Mind to inject your keymap *after* 'make menuconfig' else it'll overwrite the keymap with the shipped one.

No more keyboard idiosyncrasies at rescue boot, he, he  :Cool: 

As for GRUB, a possible solution is to configure a set of key swaps via 'setkey'. See .f.i http://www.kanotix.com/index.php?module=pnWikka&tag=GrubBootManager.

----------

## sphakka

Argh, a dot sneaked in the link for GRUB conf. It is http://www.kanotix.com/index.php?module=pnWikka&tag=GrubBootManager

----------

## sphakka

Back on this after some misadventure.

As I wrote before, this hack of  building a custom keymap into the kernel  worked fine, until I tried by mistake to load a different keymap ('us') and... damn, *crashed* the kernel   :Rolling Eyes: 

I don't know if that's a kernel bug...

Beware!

----------

## Jaglover

If you boot into single user mode no password is required, just add init=/bin/bash to the kernel command line.

----------

## sphakka

 *Jaglover wrote:*   

> If you boot into single user mode no password is required, just add init=/bin/bash to the kernel command line.

 

Yep, I know that, thanks (and with openrc, rc_shell=/sbin/sulogin should be changed as well, in '/etc/rc.conf'). My problem is that I never managed to use a keyboard with a physical layout that doesn't match the keymap...

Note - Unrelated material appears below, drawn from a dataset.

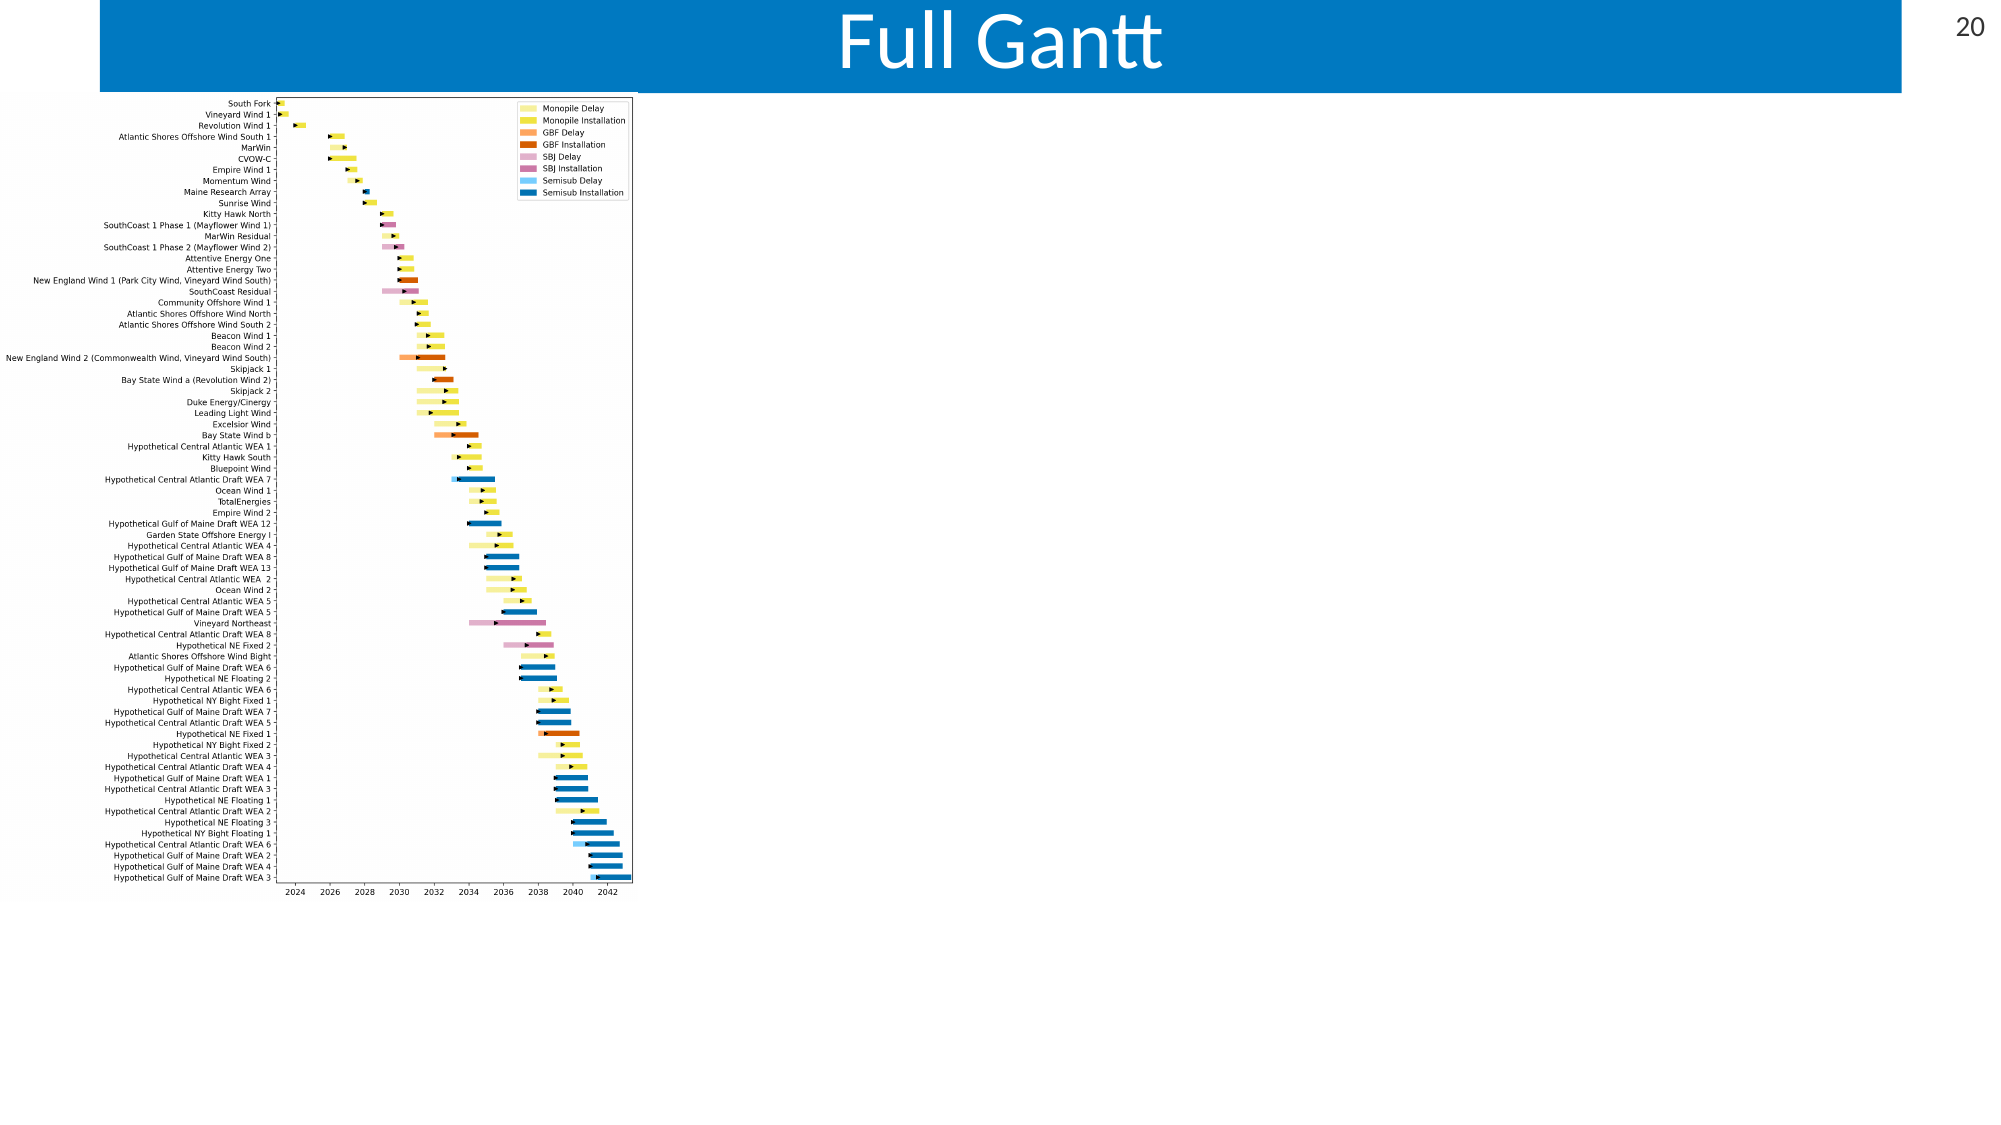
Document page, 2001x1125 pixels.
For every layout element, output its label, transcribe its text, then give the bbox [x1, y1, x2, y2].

picture [0, 92, 638, 903]
title Full Gantt [99, 0, 1902, 94]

Let's say that, instead of the hassle of blindly fiddling with keys + mounting /usr read-only + calling loadkeys, I chose the risk of hacking. I'm quite proud anyway to have found a way of crashing the kernel in a repeatable manner  :Cool: .

----------

## sphakka

BTW, another annoying issue I have is that the keyboard (standard AT, driver compiled into the kernel) doesn't go up immediately after sysinit is started: it takes approximately 20 seconds -- that's also preventing me from using opnerc's interactive feature  :Sad:  I searched around a lot for an explanation but found nothing. Has anybody any idea?

----------